PySpark · Medallion processing from Bronze to Silver
# Refines raw records from the Bronze layer and writes cleansed,
# deduplicated rows idempotently into the Silver layer (Delta Lake).
from pyspark.sql import functions as F
from delta.tables import DeltaTable

# 1) Read only new records from the Bronze layer (incremental)
last_wm = (spark.sql("SELECT MAX(processed_ts) AS wm FROM ctrl.watermark WHERE entity='customer'")
                .collect()[0]["wm"])

bronze = (spark.read.format("delta").table("bronze.customer")
              .filter(F.col("ingest_ts") > F.lit(last_wm)))

# 2) Cleansing and standardisation
silver = (bronze
          .withColumn("email", F.lower(F.trim("email")))   # normalisation
          .filter(F.col("customer_id").isNotNull())         # mandatory field
          .dropDuplicates(["customer_id"])                  # deduplication
          .withColumn("processed_ts", F.current_timestamp()))

# 3) Idempotent upsert into the Silver layer
target = DeltaTable.forName(spark, "silver.customer")
(target.alias("t")
   .merge(silver.alias("s"), "t.customer_id = s.customer_id")
   .whenMatchedUpdateAll()
   .whenNotMatchedInsertAll()
   .execute())

Delta Lake makes the MERGE transactionally safe and idempotent. A repeated run with the same data changes nothing – exactly the behaviour a reliable platform requires.

The charm of the medallion architecture lies in traceability: every record can be traced from Gold through Silver back to the Bronze raw row. If a figure goes missing in a report, the root cause is found in just a few steps.

TASK A: Copy out the records from their first line through the line containing "Fedezz fel többet", including both ends. Leave out the pictures.
The PySpark medallion excerpt and the records have no connection to each other.

SUPPLIED MATERIAL:
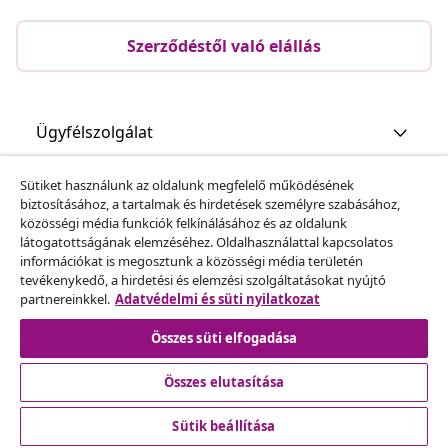
Szerződéstől való elállás
Ügyfélszolgálat
Sütiket használunk az oldalunk megfelelő működésének
Üzlet
biztosításához, a tartalmak és hirdetések személyre szabásához,
közösségi média funkciók felkínálásához és az oldalunk
látogatottságának elemzéséhez. Oldalhasználattal kapcsolatos
vidaXL
információkat is megosztunk a közösségi média területén
tevékenykedő, a hirdetési és elemzési szolgáltatásokat nyújtó
partnereinkkel.
Adatvédelmi és süti nyilatkozat
Fedezz fel többet
Összes süti elfogadása
Összes elutasítása
Sütik beállítása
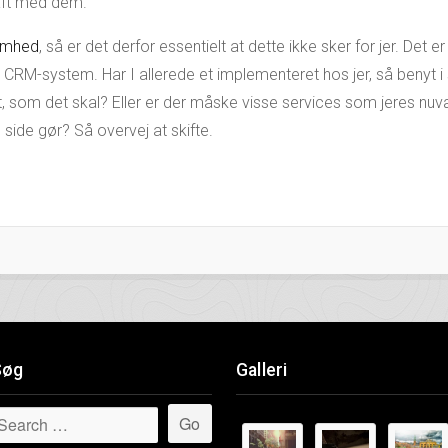
aft med dem.
omhed
, så er det derfor essentielt at dette ikke sker for jer. Det er
t CRM-system. Har I allerede et implementeret hos jer, så benyt i st
et, som det skal? Eller er der måske visse services som jeres nu
ide gør? Så overvej at skifte.
Søg
Galleri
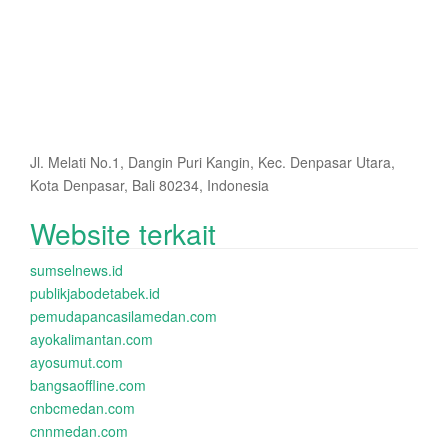
Jl. Melati No.1, Dangin Puri Kangin, Kec. Denpasar Utara,
Kota Denpasar, Bali 80234, Indonesia
Website terkait
sumselnews.id
publikjabodetabek.id
pemudapancasilamedan.com
ayokalimantan.com
ayosumut.com
bangsaoffline.com
cnbcmedan.com
cnnmedan.com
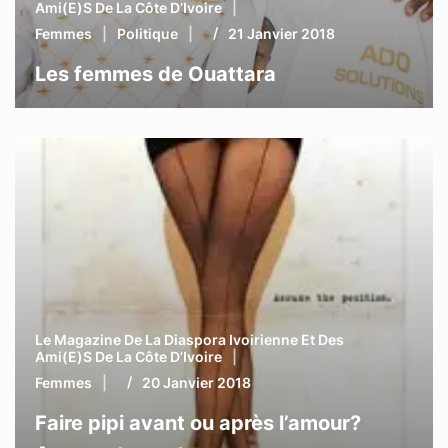
Ami(e)s De La Côte D’Ivoire
Femmes
Politique
21 Janvier 2018
Les femmes de Ouattara
Le Magazine De La Diaspora Ivoirienne Et Des
Ami(e)s De La Côte D’Ivoire
Femmes
20 Janvier 2018
Faire pipi avant ou après l’amour?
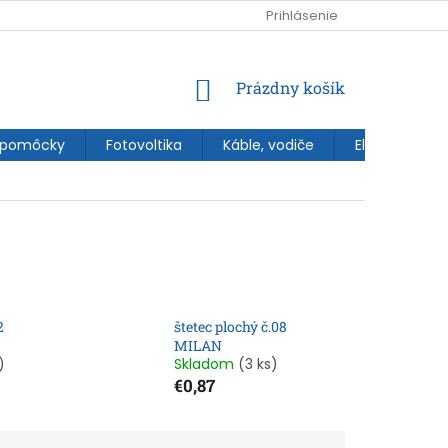
Prihlásenie
NÁKUPNÝ
Prázdny košík
KOŠÍK
 pomôcky
Fotovoltika
Káble, vodiče
Elektroinštal
2
štetec plochý č.08
MILAN
)
Skladom
(3 ks)
€0,87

TASK B: Reproduce the PySpark medallion excerpt in full, unchanged.

TASK SOLUTION A:
Szerződéstől való elállás
Ügyfélszolgálat
Sütiket használunk az oldalunk megfelelő működésének
Üzlet
biztosításához, a tartalmak és hirdetések személyre szabásához,
közösségi média funkciók felkínálásához és az oldalunk
látogatottságának elemzéséhez. Oldalhasználattal kapcsolatos
vidaXL
információkat is megosztunk a közösségi média területén
tevékenykedő, a hirdetési és elemzési szolgáltatásokat nyújtó
partnereinkkel.
Adatvédelmi és süti nyilatkozat
Fedezz fel többet

TASK SOLUTION B:
PySpark · Medallion processing from Bronze to Silver
# Refines raw records from the Bronze layer and writes cleansed,
# deduplicated rows idempotently into the Silver layer (Delta Lake).
from pyspark.sql import functions as F
from delta.tables import DeltaTable

# 1) Read only new records from the Bronze layer (incremental)
last_wm = (spark.sql("SELECT MAX(processed_ts) AS wm FROM ctrl.watermark WHERE entity='customer'")
                .collect()[0]["wm"])

bronze = (spark.read.format("delta").table("bronze.customer")
              .filter(F.col("ingest_ts") > F.lit(last_wm)))

# 2) Cleansing and standardisation
silver = (bronze
          .withColumn("email", F.lower(F.trim("email")))   # normalisation
          .filter(F.col("customer_id").isNotNull())         # mandatory field
          .dropDuplicates(["customer_id"])                  # deduplication
          .withColumn("processed_ts", F.current_timestamp()))

# 3) Idempotent upsert into the Silver layer
target = DeltaTable.forName(spark, "silver.customer")
(target.alias("t")
   .merge(silver.alias("s"), "t.customer_id = s.customer_id")
   .whenMatchedUpdateAll()
   .whenNotMatchedInsertAll()
   .execute())

Delta Lake makes the MERGE transactionally safe and idempotent. A repeated run with the same data changes nothing – exactly the behaviour a reliable platform requires.

The charm of the medallion architecture lies in traceability: every record can be traced from Gold through Silver back to the Bronze raw row. If a figure goes missing in a report, the root cause is found in just a few steps.